Reading the thread, I think, the company which should have deserved a multiple of typical steel pipe supplier (could be 10-12) was carried to great heights during the frenzy (partly due to DMart’s listing when most other junk retail companies also got re-rated).
Another fundamental question that I have is that in future most of the construction would be in high-rise or apartments. Would any builder/person in charge visit a retailer like Shankara or directly get deals from companies?
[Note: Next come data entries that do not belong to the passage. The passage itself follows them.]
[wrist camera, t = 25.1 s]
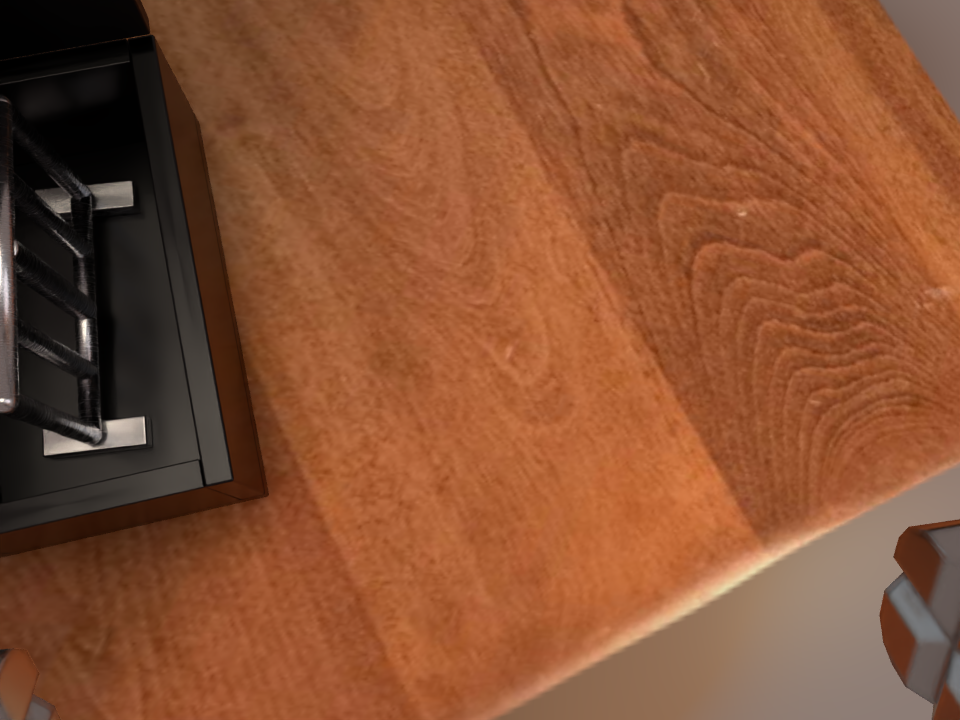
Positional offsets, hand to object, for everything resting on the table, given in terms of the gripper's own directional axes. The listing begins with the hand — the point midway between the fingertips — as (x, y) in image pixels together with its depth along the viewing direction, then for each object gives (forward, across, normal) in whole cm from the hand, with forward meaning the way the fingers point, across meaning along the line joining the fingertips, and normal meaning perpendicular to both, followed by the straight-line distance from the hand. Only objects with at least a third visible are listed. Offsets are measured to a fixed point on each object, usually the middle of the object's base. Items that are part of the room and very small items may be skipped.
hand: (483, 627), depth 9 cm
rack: (+29, +13, +11) cm, 33 cm away
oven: (+29, +13, +12) cm, 34 cm away
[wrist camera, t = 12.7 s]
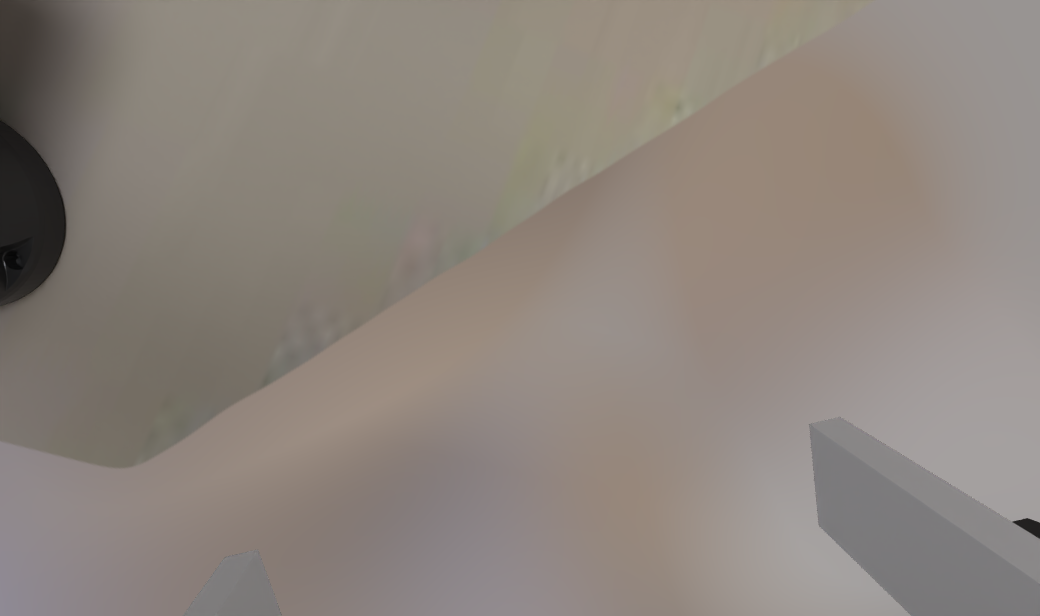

As acknowledged in the AR, the business seems fragile with multiple risks.
From the AR
"The year started off on a positive note. The first half of FY 2018-19 was in fact good. There was a revenue growth of 23% which is commendable. However, there were sudden and strong headwinds in the second half.The sharp increases in raw material prices, especially steel coupled with an inability to increase end user prices was a double whammy. This had impact on margins as well as inventory.
Overall, we delivered a revenue growth of 4%. We recorded EBITDA margin of 4.7% (vs 6.9% last fiscal) and PAT margin of 1.2%.
While the company is increasing its focus on diversifying into building products, there is still a large dependence on steel which hit us last fiscal. Further, our business has legacy elements which impact us in our journey to be a retail building products chain. That resulted in a y-o-y fall of 11.6% in sales vs last year in the second half of the year."